На самом деле я просто гадкая эгоистка и мне невыносима мысль о расставании с милым зверем. Вот и сейчас, в поезде, он высунул мордочку из кармана, где спал до этого, и смотрит на меня умными блестящими глазами с красной искоркой. Он преданный друг. И потом, Магда писала, что тоже соскучилась по нему.
Сегодня. Будто не два месяца прошло, а много лет. Увидев пансион, я даже засомневалась – а точно ли здесь я училась последние два года? Нет ли ошибки? Это место как чужое. Младших девочек все больше, так много незнакомых лиц.
Успокоилась, только закрыв за спиной дверь дортуара. Наконец-то!
А внутри – милая, задушевная моя Магда! Лицо загорелое, кудри что чугунное литье, а глаза голубые – зависть пробирает, но не такая, за которую стыдно. Смотрю, как она усадила пана Бусинку на плечо и щекочет его подбородок, и легко на сердце. Я дома. Это тоже мой дом.
Позднее добавляю: новость дня! Данка остригла косы! Теперь она фу-ты ну-ты, просто француженка. И брови выщипала в нитку, как актриса! С ума сойти! Мы с девочками еще не такие храбрые, ха-ха!
Нет, не могу, не могу!
Пожалуй, я все же должна об этом рассказать. Так будет честно.
Это случилось в умывальне. Я зашла туда, чтобы замыть пятнышко от джема, так неудачно капнувшего на воротник моей формы.
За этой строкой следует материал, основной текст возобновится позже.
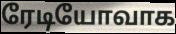
ரேடியோவாக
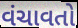
વંચાવતો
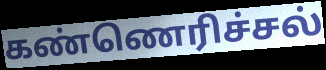
கண்ணெரிச்சல்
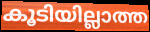
കൂടിയില്ലാത്ത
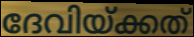
ദേവിയ്ക്കത്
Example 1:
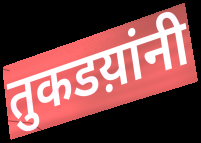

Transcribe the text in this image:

तुकडय़ांनी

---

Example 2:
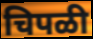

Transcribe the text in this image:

चिपळी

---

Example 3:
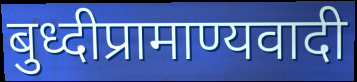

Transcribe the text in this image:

बुध्दीप्रामाण्यवादी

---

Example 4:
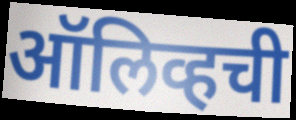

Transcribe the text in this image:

ऑलिव्हची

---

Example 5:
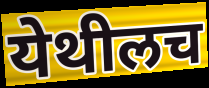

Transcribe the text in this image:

येथीलच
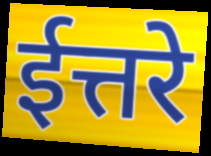
ईत्तरे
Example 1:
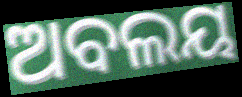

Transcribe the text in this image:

ଅବଲୟ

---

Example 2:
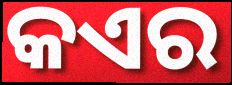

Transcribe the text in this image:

କଏର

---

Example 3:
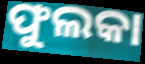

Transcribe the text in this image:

ଫୁଲକା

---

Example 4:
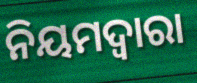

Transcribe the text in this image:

ନିୟମଦ୍ଵାରା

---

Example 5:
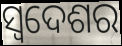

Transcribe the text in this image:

ସ୍ଵଦେଶର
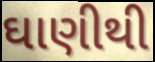
ઘાણીથી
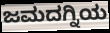
ಜಮದಗ್ನಿಯ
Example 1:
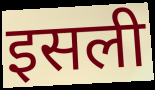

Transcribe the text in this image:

इसली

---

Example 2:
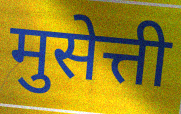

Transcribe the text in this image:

मुसेत्ती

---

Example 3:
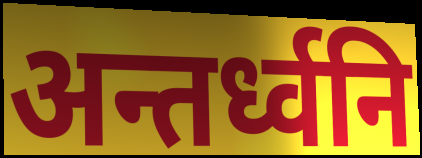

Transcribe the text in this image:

अन्तर्ध्वनि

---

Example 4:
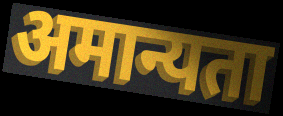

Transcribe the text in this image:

अमान्यता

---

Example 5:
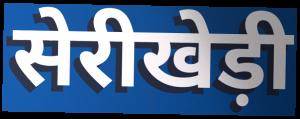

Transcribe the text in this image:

सेरीखेड़ी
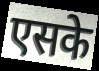
एसके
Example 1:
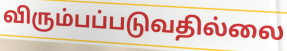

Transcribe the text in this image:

விரும்பப்படுவதில்லை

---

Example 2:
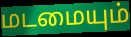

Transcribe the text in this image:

மடமையும்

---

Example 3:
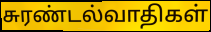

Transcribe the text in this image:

சுரண்டல்வாதிகள்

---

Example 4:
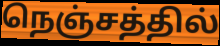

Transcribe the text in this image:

நெஞ்சத்தில்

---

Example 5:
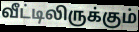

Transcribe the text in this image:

வீட்டிலிருக்கும்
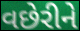
વછેરીને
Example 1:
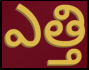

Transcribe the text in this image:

ఎత్తి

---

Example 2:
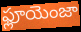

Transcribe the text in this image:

ఫ్లూయెంజా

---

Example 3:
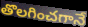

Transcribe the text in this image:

తొలగించగానే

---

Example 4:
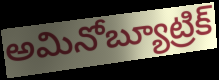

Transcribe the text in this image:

అమినోబ్యూట్రిక్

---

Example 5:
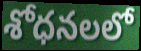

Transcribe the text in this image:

శోధనలలో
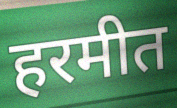
हरमीत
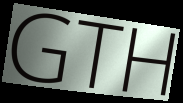
GTH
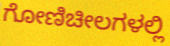
ಗೋಣಿಚೀಲಗಳಲ್ಲಿ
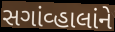
સગાંવ્હાલાંને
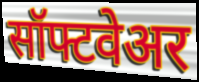
सॉफ्टवेअर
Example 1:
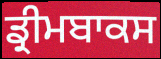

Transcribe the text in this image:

ਡ੍ਰੀਮਬਾਕਸ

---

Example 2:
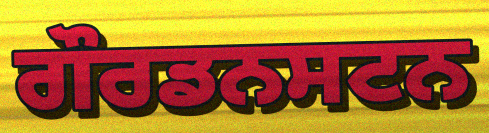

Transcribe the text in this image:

ਗੌਰਡਨਸਟਨ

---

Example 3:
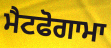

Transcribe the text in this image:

ਮੈਟਫੋਗਾਮਾ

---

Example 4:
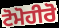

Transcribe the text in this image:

ਟੋਮੋਹੀਰੋ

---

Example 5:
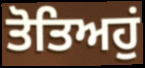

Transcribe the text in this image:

ਤੋਤਿਅਹੁਂ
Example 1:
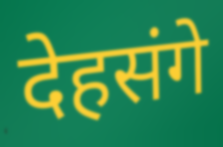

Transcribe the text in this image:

देहसंगे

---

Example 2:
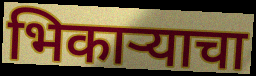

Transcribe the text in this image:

भिकाऱ्याचा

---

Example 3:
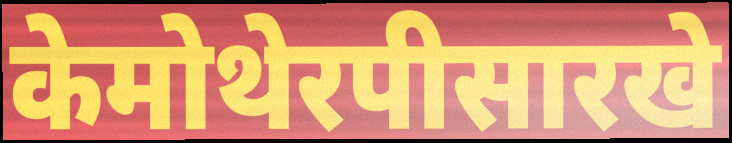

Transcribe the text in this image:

केमोथेरपीसारखे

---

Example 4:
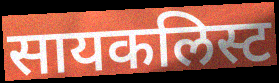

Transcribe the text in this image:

सायकलिस्ट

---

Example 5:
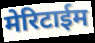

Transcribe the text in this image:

मेरिटाईम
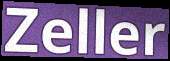
Zeller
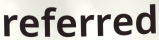
referred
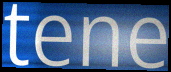
tene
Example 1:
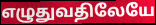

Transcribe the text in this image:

எழுதுவதிலேயே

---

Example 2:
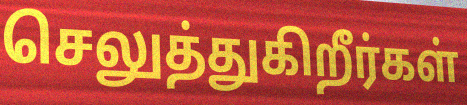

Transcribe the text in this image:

செலுத்துகிறீர்கள்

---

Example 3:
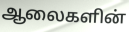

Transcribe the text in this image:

ஆலைகளின்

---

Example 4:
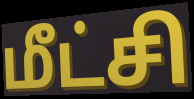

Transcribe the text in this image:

மீட்சி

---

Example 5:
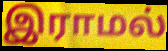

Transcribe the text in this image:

இராமல்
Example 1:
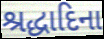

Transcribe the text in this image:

શ્રદ્ધાદિના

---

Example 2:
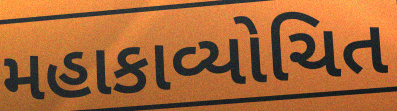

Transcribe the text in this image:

મહાકાવ્યોચિત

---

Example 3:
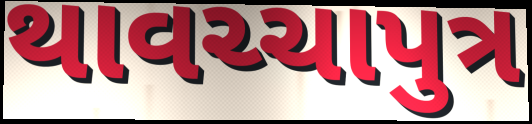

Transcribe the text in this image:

થાવચ્ચાપુત્ર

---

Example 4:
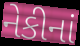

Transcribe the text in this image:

નેકીનાં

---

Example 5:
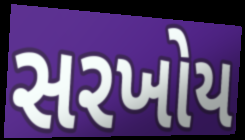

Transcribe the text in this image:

સરખોય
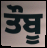
ਤੌਬੂ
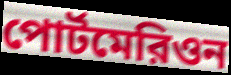
পোর্টমেরিওন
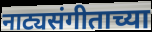
नाट्यसंगीताच्या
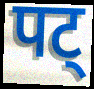
पट्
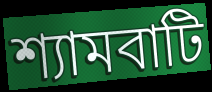
শ্যামবাটি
Развязала узел и принялась мылом тереть пятно. И все бы обошлось, если бы я не покосилась на зеркало.
Что-то в отражении смутно беспокоило меня, что-то непривычное, но ускользающее от взгляда. Сначала я подумала, что это неприкаянные снова решили навещать меня, а ведь такого не случалось все лето. Но мне потребовалась пара минут, чтобы осознать, что незнакомое – это новая тень в моем вырезе. Складки ткани распустились и приоткрыли край комбинации и грудь под ней.
Ничего непристойного! Ну, то есть я знала, что однажды она должна вырасти, как у женщин, которых я знала, но только теперь заметила ее по-настоящему. Мне стало так стыдно смотреть на себя, но в то же время любопытно. Стало интересно – а как я выгляжу целиком? Я – новая или все та же старая плакса Кася, только с крохотной, едва заметной тенью под платьем?
И – вот невезение! – за этим меня и застала сестра Беата: у зеркала, с развязанным воротником, разглядывающую собственный вырез платья. Я увидела монахиню в отражении и отскочила подальше, но поздно. Она успела сделать выводы.